Monday, 5 April 2021

Mad sad happy

I rode the train to to see my two friends in a park and that was liberating. If you curtail a person’s freedom, then the smallest acts take on the weight of something meaningful. Of course, it’s illegal to travel unnecessarily, but I needed to see my friends to discuss mainly death, otherwise I would have gone mad.


A friend calls my mobile phone and I let it ring out. Then I pick up a pen and paper and write her a letter. Postage First Class, so she’ll get it in the next couple days. It’s better than a wearisome week-old unanswered message. 


Tap tap tap; delete delete.


Screen time and online communication is a chore. I have to do it every day for work and speak every night with my mother. I give over so many waking hours to the Internet. I wish longingly for the dial-up modem tones of the past to fill the silence of my future. 


I check in the fridge. Scraps of lettuce and olives with pits. I have more time these days, so I can deal with pits in my fruit. 


I make egg mayonnaise for a party of ten – to discover no body likes egg mayonnaise and I labour through it over three consecutive days. I made egg mayo to use up the watercress I’m suddenly growing on my windowsill. I planted it on one of those days where I had endless time to kill, never expecting them to sprout with such gusto, I wish they’d calm down.


My entire world is my dog, my kitchen, my bathtub. I roll between the three, happy as Larry, until it gets too much. Then I cry. Then I finish and pick up where I left off. 


*


Today the sun shone on my face and I felt its warmth bloom in my body. 


The kitchen is the place where I make things happen and consume. Consumption used to be something I did on the fly, like on the way to work reading an advert, or at a theatre watching a show. I used to enjoy trying new things, like going to a different food stall for lunch on a Friday; or an altered walk cutting through Covent Garden to Leicester Square. Meeting friends for a drink in a place I’d walked past a dozen times but hadn’t been into. Chance encounters with ex-colleagues in a scrabbly pub in Soho. Beer gardens on the canal-side with a pale ale in a chunky glass. The kitchen is where I foster new experiences now, over a saucepan, or watching a fish grill in the oven. Cutting into a freshly baked loaf with a sharp knife and being excited to see air-bubbles small and consistent, or disappointed to find them deflated and flabby.


The bath tub is where I do my lounging. Luxuriating. Stopping thinking time. I sit there in the near dark with my wrinkly fingers, absorbed in the warmth and the not-doing-anything of it all. The bath is indifferent to the timetables of outside, even when life was at its most hectic, I stewed in bath tubs. All through my younger years until here I am again, gaining solace from being closed off from the world, truly private. Re-charging like a monster in the depths of her cave.
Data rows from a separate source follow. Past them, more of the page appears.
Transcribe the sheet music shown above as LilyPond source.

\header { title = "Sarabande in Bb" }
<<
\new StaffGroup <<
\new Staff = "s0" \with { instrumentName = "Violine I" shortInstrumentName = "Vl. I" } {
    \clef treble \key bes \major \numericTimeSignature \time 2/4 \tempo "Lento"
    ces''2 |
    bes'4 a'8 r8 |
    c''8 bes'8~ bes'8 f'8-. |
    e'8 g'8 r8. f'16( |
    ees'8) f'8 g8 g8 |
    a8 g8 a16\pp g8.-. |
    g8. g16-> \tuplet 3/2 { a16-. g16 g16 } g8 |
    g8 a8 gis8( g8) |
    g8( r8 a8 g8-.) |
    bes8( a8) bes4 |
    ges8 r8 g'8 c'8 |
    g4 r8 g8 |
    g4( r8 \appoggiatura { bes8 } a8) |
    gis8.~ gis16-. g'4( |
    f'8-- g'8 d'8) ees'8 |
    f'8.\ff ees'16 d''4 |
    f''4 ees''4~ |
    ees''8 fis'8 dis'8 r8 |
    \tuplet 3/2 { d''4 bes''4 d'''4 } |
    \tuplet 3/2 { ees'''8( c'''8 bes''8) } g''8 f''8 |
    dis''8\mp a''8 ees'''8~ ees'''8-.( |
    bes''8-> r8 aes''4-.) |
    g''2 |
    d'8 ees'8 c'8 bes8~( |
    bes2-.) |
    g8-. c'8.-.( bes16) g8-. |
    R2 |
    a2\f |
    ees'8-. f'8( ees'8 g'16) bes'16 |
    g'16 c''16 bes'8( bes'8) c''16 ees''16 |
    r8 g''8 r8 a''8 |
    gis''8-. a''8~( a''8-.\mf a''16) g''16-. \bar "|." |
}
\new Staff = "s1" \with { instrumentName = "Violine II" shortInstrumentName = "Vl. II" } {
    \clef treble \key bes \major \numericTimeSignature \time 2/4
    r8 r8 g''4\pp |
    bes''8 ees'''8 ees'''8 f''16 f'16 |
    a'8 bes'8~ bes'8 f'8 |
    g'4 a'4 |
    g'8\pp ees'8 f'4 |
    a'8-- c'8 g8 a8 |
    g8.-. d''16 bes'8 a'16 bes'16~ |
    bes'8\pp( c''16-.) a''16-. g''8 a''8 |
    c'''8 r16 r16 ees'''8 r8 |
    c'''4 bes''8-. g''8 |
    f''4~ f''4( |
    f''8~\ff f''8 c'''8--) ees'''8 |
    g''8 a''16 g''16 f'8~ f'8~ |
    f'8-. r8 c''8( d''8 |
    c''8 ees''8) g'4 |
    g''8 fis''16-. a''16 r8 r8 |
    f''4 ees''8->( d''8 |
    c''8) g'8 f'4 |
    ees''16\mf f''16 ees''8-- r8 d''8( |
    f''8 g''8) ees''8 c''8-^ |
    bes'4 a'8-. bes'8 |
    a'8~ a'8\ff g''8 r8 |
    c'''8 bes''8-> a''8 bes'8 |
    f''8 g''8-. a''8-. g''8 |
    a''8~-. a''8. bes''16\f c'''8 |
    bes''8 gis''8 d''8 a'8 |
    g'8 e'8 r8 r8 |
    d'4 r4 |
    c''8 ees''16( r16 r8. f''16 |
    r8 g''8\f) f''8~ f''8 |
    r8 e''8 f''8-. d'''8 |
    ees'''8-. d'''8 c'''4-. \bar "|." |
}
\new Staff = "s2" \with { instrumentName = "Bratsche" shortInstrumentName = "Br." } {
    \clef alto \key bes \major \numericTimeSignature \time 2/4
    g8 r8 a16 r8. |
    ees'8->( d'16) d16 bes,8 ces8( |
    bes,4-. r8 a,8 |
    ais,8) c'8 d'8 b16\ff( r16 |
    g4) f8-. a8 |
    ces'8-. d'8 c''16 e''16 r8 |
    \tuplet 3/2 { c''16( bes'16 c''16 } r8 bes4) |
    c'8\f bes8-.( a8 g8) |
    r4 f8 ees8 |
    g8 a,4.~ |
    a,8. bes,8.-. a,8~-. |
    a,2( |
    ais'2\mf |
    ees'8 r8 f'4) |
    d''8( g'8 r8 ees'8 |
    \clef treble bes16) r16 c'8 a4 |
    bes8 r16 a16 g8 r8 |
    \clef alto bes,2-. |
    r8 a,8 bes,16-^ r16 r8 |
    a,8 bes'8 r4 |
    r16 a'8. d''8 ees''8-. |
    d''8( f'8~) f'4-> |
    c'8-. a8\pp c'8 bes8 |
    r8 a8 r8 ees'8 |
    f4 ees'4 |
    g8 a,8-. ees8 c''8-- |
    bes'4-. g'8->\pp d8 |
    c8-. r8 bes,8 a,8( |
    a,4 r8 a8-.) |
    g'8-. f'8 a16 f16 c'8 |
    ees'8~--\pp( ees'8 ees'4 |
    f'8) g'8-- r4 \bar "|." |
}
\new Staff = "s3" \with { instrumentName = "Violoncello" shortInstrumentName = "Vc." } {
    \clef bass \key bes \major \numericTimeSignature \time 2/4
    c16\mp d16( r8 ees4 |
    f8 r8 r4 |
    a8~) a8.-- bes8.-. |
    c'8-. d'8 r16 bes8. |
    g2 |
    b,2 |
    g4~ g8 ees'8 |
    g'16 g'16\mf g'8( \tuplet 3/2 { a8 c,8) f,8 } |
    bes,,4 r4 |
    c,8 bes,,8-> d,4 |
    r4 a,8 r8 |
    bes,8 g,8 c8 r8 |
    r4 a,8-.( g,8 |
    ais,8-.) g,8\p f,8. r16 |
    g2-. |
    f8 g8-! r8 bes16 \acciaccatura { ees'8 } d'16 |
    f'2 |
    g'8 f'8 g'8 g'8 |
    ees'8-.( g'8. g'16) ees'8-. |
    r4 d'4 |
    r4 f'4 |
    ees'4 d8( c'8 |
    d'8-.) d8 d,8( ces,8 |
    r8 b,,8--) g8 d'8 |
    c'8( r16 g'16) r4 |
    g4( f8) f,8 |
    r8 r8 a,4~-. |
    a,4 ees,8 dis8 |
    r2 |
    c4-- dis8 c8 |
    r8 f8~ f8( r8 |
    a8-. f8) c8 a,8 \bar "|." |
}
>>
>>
The dog gives me delight and spontaneity. The kind of thing that might happen when you’re closing down for work and a mate messages you to see if you wanna come to a gig because they’ve got a spare ticket. You scoff a Sainsbury's meal deal and get to the venue, queue, buy expensive beers in plastic cups and listen to a warm-up band and shout over them to chat to your friends. The small dog barks up at the sky when she sees an aeroplane. She farts when I’m trying to concentrate on an excel spreadsheet. She licks my face when I’m clouded in gloom and makes me laugh.